▶ [DIRECTIVE]:
Would you count how many lines of the entries below include the word "روایت"? Give nothing but the number.

▶ [PROVIDED MATERIAL]:
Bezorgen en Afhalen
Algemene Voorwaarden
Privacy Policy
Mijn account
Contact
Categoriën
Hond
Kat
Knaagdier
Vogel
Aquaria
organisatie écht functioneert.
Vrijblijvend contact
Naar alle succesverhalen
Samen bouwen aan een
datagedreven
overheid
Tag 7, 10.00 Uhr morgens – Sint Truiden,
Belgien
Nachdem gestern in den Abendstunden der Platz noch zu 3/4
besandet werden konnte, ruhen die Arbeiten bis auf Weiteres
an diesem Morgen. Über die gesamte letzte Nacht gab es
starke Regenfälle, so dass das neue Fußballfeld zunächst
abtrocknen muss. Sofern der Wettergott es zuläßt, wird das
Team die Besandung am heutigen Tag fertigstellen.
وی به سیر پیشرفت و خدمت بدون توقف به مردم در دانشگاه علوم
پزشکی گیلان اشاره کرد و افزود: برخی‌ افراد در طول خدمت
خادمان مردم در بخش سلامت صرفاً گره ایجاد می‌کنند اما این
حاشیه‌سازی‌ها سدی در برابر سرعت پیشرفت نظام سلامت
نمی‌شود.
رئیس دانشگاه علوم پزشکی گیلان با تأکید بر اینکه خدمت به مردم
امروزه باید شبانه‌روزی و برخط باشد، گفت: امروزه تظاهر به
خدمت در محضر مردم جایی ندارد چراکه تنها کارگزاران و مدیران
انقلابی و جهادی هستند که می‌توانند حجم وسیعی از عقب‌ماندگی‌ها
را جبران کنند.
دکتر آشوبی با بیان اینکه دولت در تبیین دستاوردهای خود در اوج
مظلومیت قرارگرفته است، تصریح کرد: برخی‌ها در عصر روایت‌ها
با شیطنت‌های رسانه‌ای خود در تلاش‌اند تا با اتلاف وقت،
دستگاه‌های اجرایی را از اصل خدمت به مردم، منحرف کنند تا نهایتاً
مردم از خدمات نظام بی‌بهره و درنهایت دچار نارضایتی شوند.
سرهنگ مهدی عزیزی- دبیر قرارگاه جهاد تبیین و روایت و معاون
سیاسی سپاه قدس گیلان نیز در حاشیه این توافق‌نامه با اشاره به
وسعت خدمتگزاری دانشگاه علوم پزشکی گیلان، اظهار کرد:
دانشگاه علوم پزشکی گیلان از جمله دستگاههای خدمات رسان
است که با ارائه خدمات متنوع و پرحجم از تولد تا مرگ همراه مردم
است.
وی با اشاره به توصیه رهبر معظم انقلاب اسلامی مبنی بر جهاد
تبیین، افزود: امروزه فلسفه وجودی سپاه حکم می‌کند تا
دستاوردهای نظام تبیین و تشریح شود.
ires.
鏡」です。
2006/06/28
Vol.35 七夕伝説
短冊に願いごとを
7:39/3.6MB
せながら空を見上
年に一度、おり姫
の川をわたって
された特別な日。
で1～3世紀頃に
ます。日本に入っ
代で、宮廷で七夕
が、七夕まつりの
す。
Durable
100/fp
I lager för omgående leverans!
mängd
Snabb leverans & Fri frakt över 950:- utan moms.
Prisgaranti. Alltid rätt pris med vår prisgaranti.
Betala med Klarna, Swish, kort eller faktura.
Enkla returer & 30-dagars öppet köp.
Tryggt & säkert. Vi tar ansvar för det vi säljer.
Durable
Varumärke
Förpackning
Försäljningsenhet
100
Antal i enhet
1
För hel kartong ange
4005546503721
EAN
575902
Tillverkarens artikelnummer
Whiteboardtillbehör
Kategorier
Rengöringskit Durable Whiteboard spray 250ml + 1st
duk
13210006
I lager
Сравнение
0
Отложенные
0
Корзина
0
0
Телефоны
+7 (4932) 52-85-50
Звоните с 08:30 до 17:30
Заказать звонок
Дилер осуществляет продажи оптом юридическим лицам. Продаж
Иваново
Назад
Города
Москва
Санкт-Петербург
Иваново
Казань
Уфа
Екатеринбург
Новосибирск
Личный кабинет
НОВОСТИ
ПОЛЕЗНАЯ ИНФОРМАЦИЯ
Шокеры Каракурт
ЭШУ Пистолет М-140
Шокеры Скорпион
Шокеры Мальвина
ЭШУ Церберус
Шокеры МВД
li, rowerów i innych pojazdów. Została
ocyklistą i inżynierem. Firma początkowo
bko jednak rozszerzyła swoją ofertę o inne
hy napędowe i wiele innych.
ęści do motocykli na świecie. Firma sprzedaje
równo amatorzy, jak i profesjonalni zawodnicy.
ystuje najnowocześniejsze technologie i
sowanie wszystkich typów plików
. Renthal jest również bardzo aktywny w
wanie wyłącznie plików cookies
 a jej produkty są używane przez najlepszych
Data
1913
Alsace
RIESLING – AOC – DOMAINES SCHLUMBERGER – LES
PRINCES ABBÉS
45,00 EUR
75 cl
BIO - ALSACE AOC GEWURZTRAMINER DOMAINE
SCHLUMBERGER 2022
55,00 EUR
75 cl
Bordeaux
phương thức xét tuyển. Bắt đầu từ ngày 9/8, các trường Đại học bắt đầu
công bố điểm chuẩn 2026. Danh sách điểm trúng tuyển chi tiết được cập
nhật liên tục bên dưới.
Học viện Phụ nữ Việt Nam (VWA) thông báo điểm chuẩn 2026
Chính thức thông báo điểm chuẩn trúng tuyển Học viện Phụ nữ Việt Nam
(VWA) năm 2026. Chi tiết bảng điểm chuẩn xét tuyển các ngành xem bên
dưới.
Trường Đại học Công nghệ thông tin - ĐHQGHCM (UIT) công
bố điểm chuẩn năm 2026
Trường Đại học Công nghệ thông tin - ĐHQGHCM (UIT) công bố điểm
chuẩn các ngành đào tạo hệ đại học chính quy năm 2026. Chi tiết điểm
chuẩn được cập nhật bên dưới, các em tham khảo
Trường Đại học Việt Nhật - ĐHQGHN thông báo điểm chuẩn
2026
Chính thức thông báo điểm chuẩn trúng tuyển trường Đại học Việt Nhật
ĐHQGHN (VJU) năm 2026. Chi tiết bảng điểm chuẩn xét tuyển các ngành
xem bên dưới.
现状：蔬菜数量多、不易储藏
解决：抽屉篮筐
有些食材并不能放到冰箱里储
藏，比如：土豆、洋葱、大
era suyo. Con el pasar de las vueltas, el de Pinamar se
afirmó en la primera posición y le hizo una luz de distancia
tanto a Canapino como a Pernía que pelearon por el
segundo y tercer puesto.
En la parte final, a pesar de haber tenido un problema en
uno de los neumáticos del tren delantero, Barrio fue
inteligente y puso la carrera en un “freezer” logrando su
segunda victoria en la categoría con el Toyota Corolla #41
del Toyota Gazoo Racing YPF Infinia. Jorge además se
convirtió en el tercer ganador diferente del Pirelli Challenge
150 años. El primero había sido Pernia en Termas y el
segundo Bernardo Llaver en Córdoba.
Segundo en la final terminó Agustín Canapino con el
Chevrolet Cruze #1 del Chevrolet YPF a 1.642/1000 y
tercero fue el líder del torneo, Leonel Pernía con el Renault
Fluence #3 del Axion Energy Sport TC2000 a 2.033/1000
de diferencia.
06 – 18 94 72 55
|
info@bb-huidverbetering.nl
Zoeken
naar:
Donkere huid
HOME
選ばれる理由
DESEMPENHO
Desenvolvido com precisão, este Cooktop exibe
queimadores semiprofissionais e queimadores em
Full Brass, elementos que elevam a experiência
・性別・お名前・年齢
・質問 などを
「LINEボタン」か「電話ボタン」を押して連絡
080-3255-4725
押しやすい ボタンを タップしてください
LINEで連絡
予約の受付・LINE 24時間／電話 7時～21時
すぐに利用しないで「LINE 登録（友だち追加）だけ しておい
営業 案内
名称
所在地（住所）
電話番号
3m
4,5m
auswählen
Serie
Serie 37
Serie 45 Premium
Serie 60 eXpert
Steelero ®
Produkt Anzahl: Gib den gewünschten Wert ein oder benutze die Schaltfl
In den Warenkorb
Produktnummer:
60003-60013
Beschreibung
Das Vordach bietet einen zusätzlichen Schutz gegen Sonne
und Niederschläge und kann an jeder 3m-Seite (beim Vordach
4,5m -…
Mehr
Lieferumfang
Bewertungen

▶ [SOLUTION TO THIS PROBLEM]:
2